-------- Text under study
# Need a neutral opinion: Am I in the wrong?



## WriterGuy

I’ve always been very close to my parents, and it’s something for which I’ve always felt fortunate. They live in England and I live in the States, so we obviously don’t see each other on a regular basis.

My parents come and stay with us twice a year—each visit being two weeks long, as the journey from the UK is tedious and it can take several days or more to get over the jet lag. Their visits mean a lot to me, as it’s naturally a chance to spend time with them. My wife, however, finds the visits tedious after the first week. She does not enjoy houseguests and relishes her own space. 

My wife wants the visits shortened and, if at all possible, for them to stay in hotels instead of our house. I’d feel terrible asking them to float a hotel bill when they could stay in our guest bedroom (we have a three-bedroom house) for free. I know houseguests are work, and I know dealing with in-laws can be a problem. I should say my parents love my wife and have no clue she finds them a hindrance after a while, which makes the situation more uncomfortable.

My take on it is that I don’t get to see them very often, so I don’t necessarily want to boot them into a hotel or say they can’t stay for two weeks. My parents are in their 60s and 70s, so I know it’s only a matter of time before they’re unable to make the journey out. My mother and I bonded at an early age when my birth father walked out, and my stepfather—who I consider my father—went above-and-beyond the call of duty in treating my sister and I as if we were his own kids.

In March, our first child is due. My wife told me my folks can come out in July and stay for 10 days. Am I wrong to be upset by this? They're not going to have the opportunity to see the grandchild a lot (neither are my wife's parents, who live out of state).

To me, two two-week visits a year don’t seem that much. Am I wrong to think this? My wife says I'm putting my parents before her, but I don't believe I am . . . I'm just enjoying spending with them what time I can. Again, am I being inconsiderate here?

Any advice would be great. Thanks!


----------



## greeeneyedwife

I think you both need to compromise on this one. 2 weeks at a time is a long visit. If you continue to allow things to go on as they are now, without taking your wife's feelings into account, she will continue to gain more and more resentment about their visits to the point that she will no longer want to see them at all.

When they visit, how about having them stay at your house for 1 week, and then stay at a hotel the second week?
----------------
-------- Dataset content
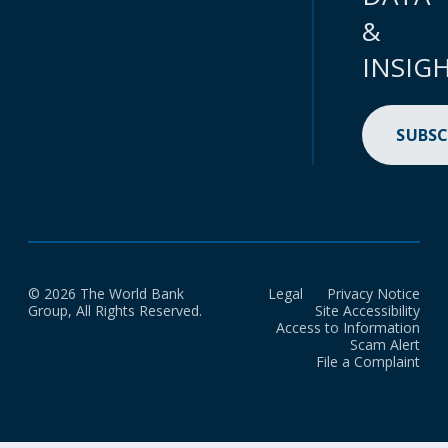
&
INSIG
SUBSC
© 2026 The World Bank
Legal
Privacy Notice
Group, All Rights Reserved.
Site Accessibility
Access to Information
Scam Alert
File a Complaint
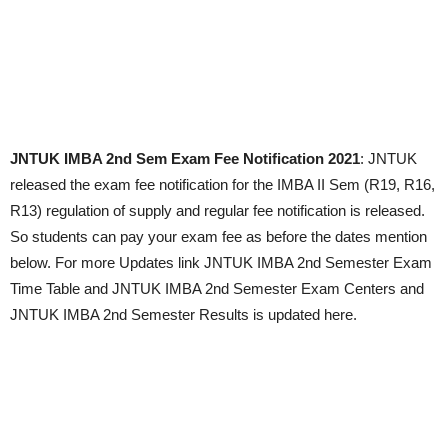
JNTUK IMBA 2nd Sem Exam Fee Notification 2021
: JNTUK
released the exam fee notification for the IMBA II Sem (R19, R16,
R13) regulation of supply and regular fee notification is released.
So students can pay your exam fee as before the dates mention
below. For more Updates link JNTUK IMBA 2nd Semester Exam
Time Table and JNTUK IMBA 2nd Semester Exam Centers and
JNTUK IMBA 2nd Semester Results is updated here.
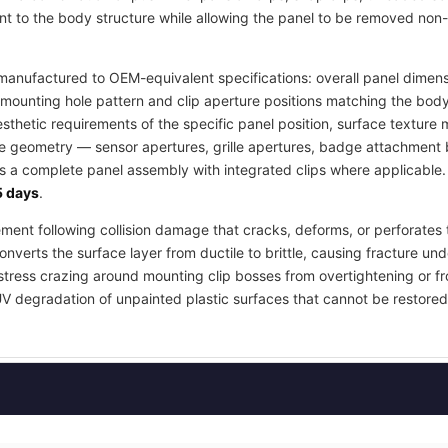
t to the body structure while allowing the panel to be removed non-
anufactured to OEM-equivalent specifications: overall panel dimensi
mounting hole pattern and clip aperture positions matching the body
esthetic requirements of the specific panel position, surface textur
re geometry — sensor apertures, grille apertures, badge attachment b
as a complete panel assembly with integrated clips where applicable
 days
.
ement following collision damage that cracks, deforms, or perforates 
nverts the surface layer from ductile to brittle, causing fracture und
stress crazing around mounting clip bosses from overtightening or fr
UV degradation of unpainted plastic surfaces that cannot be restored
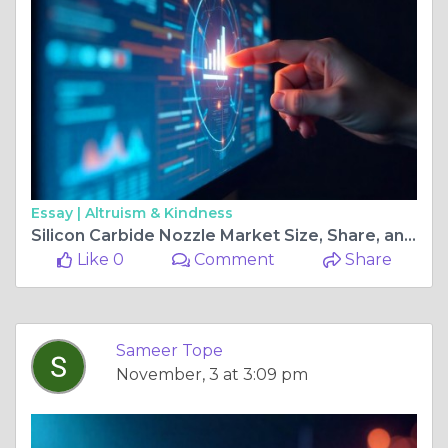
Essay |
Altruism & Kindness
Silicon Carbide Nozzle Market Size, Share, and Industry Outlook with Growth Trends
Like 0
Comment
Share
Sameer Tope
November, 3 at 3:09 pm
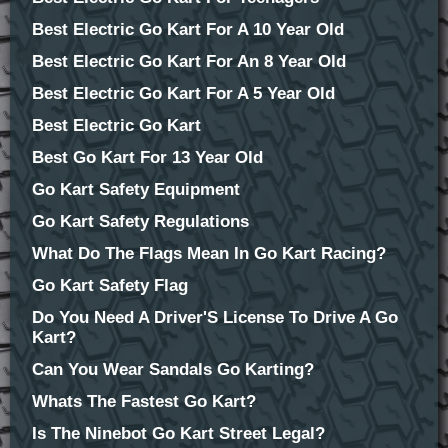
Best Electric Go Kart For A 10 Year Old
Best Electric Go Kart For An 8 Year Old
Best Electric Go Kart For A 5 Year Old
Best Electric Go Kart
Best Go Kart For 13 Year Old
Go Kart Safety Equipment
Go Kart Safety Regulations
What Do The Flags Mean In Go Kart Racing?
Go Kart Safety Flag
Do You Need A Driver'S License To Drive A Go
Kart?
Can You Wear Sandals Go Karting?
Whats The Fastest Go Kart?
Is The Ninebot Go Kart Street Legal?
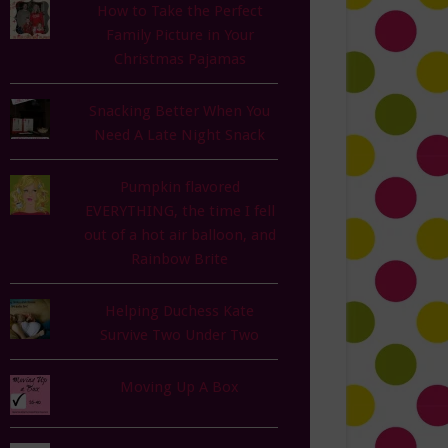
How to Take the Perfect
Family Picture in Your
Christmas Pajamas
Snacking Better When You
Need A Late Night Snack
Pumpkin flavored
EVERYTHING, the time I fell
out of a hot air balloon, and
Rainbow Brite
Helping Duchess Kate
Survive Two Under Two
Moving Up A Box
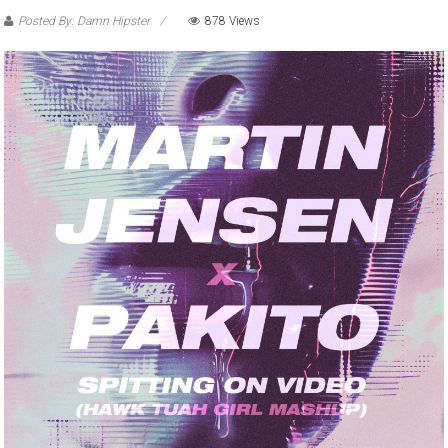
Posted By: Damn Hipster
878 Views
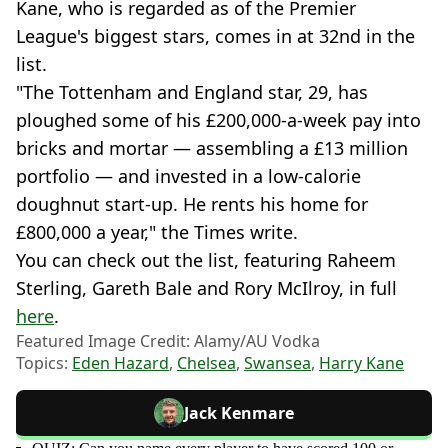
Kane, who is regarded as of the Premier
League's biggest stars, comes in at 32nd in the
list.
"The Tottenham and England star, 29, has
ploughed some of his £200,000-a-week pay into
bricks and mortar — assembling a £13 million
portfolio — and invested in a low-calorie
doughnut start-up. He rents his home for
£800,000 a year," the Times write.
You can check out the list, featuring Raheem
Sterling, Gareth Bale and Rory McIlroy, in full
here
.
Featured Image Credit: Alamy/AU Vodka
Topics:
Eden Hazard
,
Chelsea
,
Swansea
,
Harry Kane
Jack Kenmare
----------------
*Required work*.
1 > Which relatives of WriterGuy does the in-law visits thread mention? List them all.
2 > Answer these questions on the in-law visits thread:
(a) In which country do WriterGuy's parents live?
(b) How many bedrooms does WriterGuy's house have?
(c) Where does greeeneyedwife suggest the parents stay during the second week of a visit?
3 > Could you carry on the in-law visits thread from the point where it stops?

*Task-by-task answers*.
1 >
- His parents
- His mother
- His birth father
- His stepfather
- His sister
- His wife
- His wife's parents
- The first child, due in March

2 >
(a) England
(b) Three
(c) At a hotel

3 >
When the baby comes, how about inviting them for 10 days in May, and you make sure you can have those 10 days at home as well so all the responsibility of caring for a baby AND entertaining in-laws doesn't fall on your wife? 

The important thing is, sit down and talk to her to find a solution you can BOTH live with.


----------



## Affaircare

This is my personal opinion:

You are putting your parents before your wife. Your wife is your intimate life partner now and the person whom you will spend the next 60 or 70 years with if you work at staying intimately connected to her. You spent 20 years (or so) with your parents and when you marry, you volunteer to LEAVE your parents and CLEAVE to your wife.

That being said, I would suggest that you and your wife immediately adopt an agreement between you--I call it Mutual United Understanding. This means that you two agree with each other that you will do NOTHING...make no life-decisions...until you both mutually, enthusiastically reach an united understanding. It is her job to speak up and not just agree to things to "shut you up"--and it is your job to speak up and not just agree to things to "shut her up." If you force her to do things *your* way, you will breed resentment in her and you can see on any thread here that resentment is one of the biggest marriage killers EVER! Likewise, if she were to force you to do things *her* way, you would resent her and the fact she controls you, etc. So agree NOW that you two will keep working and keep negotiating until you can both, enthusiastically say, "You know what? I agree to that! We have an understanding!" 

Now, regarding this specific situation, I suggest that you IMMEDIATELY let your wife know, in no uncertain terms, that you put her and your child first and that because you do, you see the error of your ways regarding your parents' visit. Let her know about the Mutual United Understanding and that the two of you will always stand together on things and back each other up and work together as a team--even against parents if you have to. Let her know that you do, personally, enjoy their visits, but you love her most and during the birth of your child you know she'll already be tired and challenged and you don't want to add to the burden and make it worse. Finally, make a respectful request to open negotiations regarding the topic of the visit, and make sure you're clear you will hear her and LISTEN to her reasons...and that you'd ask for the same from her. Then look for alternatives.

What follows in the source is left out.